-- Material for this task --
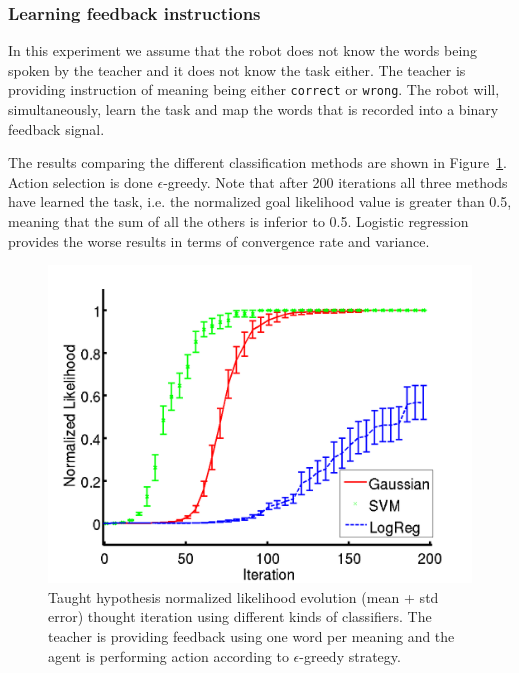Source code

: \subsubsection{Learning feedback instructions}
%
In this experiment we assume that the robot does not know the words being spoken by the teacher and it does not know the task either. The teacher is providing instruction of meaning being either \texttt{correct} or \texttt{wrong}. The robot will, simultaneously, learn the task and map the words that is recorded into a binary feedback signal.

The results comparing the different classification methods are shown in Figure~\ref{fig:FeedbackOneWord}. Action selection is done $\epsilon$-greedy. Note that after 200 iterations all three methods have learned the task, i.e. the normalized goal likelihood value is greater than 0.5, meaning that the sum of all the others is inferior to 0.5. Logistic regression provides the worse results in terms of convergence rate and variance.
%
\begin{figure}[!htbp]
	\centering
		\includegraphics[width=\ww\columnwidth]{images/results/classifiers}
	\caption{Taught hypothesis normalized likelihood evolution (mean + std error) thought iteration using different kinds of classifiers. The teacher is providing feedback using one word per meaning and the agent is performing action according to $\epsilon$-greedy strategy.}
	\label{fig:FeedbackOneWord}
\end{figure}

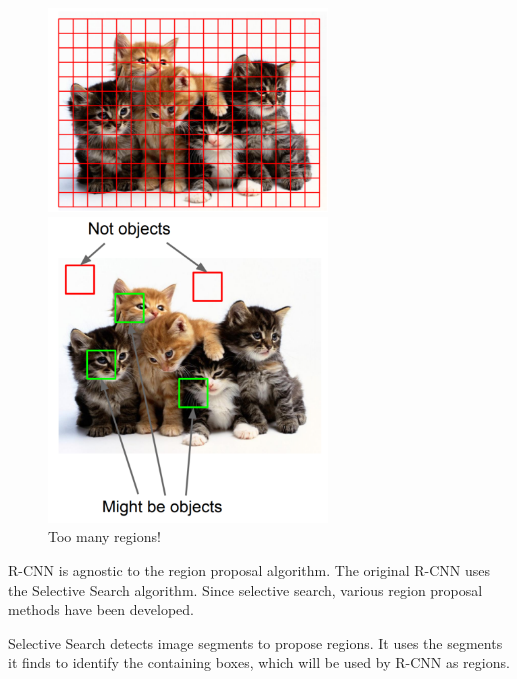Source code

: \begin{figure}[H]
	\centering
	\begin{minipage}{0.45\textwidth}
		\centering
		\includegraphics[width=0.66\textwidth]{images/search.PNG} %
		\caption{Too many regions!}
		\label{f:regionscnn}
	\end{minipage}\hfill
	\begin{minipage}{0.45\textwidth}
		\centering
		\includegraphics[width=0.66\textwidth]{images/region.PNG} %
	\end{minipage}
\end{figure}

R-CNN is agnostic to the region proposal algorithm. The original R-CNN uses the Selective Search algorithm. Since selective search, various region proposal methods have been developed.

Selective Search detects image segments to propose regions. It uses the segments it finds to identify the containing boxes, which will be used by R-CNN as regions.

-- Task instructions --
Wherever a line in the entries above holds "greedy", copy that line.

-- Exercise output --
The results comparing the different classification methods are shown in Figure~\ref{fig:FeedbackOneWord}. Action selection is done $\epsilon$-greedy. Note that after 200 iterations all three methods have learned the task, i.e. the normalized goal likelihood value is greater than 0.5, meaning that the sum of all the others is inferior to 0.5. Logistic regression provides the worse results in terms of convergence rate and variance.
	\caption{Taught hypothesis normalized likelihood evolution (mean + std error) thought iteration using different kinds of classifiers. The teacher is providing feedback using one word per meaning and the agent is performing action according to $\epsilon$-greedy strategy.}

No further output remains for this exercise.